DSPRelated.com
Forums

FFT re-scaling or interpolation

Started by Evan Olcott June 13, 2005
Hello everyone.

Have an interesting problem. I have an FFT of an audio signal and I 
want to interpolate the bins into another frequency set... instead of a 
linear set of frequencies, I'd like the frequencies I get (in the end) 
to be based on an exponential/logarithmic formula, based on the twelfth 
root of 2...

What I'd like to do is take the FFT results and re-interpolate (or 
re-scale, I'm not sure what the proper term is for this) to my new 
(more useful) scale and use those results. At the low end of the 
spectrum, my resulting bins may be only fractions of FFT bins, whereas 
at the top of the spectrum they are combinations of many FFT bins (as 
well as fractions of neighboring bins)..

for frequency bins f, for sampling rate f0:

FFT scale: f(n) = f0/N * n  :  N = total bins (4096 in my case), n = 
whole number (< N/2)
My scale: f(n) = 20 < 440 * pow((12th root of 2), n) < f0/2  :  n = 
&#4294967295;whole number

The FFT scale ends up with 2048 bins, and my scale should be 120 bins.

Is this best calculated via a set of tables, or is there a calculation 
(in C, hopefully) that would solve this better? Do I need to concern 
myself with the "bandwidths" of each bin in order to calculate the 
interpolation properly? Either way, it's over my head right off the bat 
- I'm not sure how to approach this!

Thanks for any help/advice!

Ev
Technical Knowledge Officer
Head Programmer/Designer
Audiofile Engineering

http://www.audiofile-engineering.com/

"Evan Olcott" <eolcott@triplo.com> wrote in message 
news:2005061310050716807%eolcott@triplocom...

● Data:
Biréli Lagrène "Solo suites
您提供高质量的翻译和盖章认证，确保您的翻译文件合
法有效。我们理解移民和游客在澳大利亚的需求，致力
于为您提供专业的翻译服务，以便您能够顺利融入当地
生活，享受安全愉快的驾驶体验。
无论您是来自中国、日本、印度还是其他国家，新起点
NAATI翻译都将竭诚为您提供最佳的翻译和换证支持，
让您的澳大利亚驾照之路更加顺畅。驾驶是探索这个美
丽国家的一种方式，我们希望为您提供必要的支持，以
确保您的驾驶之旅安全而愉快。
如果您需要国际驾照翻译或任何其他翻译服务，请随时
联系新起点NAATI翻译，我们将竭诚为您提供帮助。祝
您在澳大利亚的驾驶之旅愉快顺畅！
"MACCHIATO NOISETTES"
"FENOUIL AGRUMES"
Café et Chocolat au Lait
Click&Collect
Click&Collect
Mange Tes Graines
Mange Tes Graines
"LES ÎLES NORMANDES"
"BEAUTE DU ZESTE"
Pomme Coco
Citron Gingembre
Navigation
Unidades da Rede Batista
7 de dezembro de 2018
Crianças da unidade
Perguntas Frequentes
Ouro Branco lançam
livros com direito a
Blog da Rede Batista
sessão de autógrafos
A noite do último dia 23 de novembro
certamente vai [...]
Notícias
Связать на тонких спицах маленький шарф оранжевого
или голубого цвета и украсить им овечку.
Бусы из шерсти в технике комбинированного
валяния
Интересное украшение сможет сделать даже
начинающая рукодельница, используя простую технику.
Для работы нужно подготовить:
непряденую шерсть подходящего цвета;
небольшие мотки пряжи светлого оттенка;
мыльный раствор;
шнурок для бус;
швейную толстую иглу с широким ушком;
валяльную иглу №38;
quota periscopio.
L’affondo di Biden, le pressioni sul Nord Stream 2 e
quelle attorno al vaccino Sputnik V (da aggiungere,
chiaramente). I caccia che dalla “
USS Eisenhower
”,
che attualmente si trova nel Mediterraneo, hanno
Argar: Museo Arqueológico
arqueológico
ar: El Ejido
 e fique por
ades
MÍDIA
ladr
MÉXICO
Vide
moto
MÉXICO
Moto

● Task instructions:
Write the next part of the FFT re-scaling thread, picking up after its final line. The lines are separate material, unrelated to the FFT re-scaling thread.

● Result of the task:
> Hello everyone. > > Have an interesting problem. I have an FFT of an audio > signal and I want to interpolate the bins into another > frequency set... instead of a linear set of frequencies, > I'd like the frequencies I get (in the end) to be based on > an exponential/logarithmic formula, based on the twelfth > root of 2... > > What I'd like to do is take the FFT results and > re-interpolate (or re-scale, I'm not sure what the proper > term is for this) to my new (more useful) scale and use > those results.
[snip]
> - I'm not sure how to approach this! >
Look into the Goertzel Algorithm. If this doesn't do exactly what you want, there may be alternatives. Here is one web reference. I don't know how useful it might be to you. http://citeseer.ist.psu.edu/651574.html Here is another reference, but it's probably useless since I very much doubt that the book is available today: Gold, Bernard and Rader, Charles M., Digital Processing of Signals, (c) 1969, McGraw Hill, New York, Page 171 and following.
"Evan Olcott" <eolcott@triplo.com> wrote in message 
news:2005061310050716807%eolcott@triplocom...
> Hello everyone. > > Have an interesting problem. I have an FFT of an audio signal and I want > to interpolate the bins into another frequency set... instead of a linear > set of frequencies, I'd like the frequencies I get (in the end) to be > based on an exponential/logarithmic formula, based on the twelfth root of > 2...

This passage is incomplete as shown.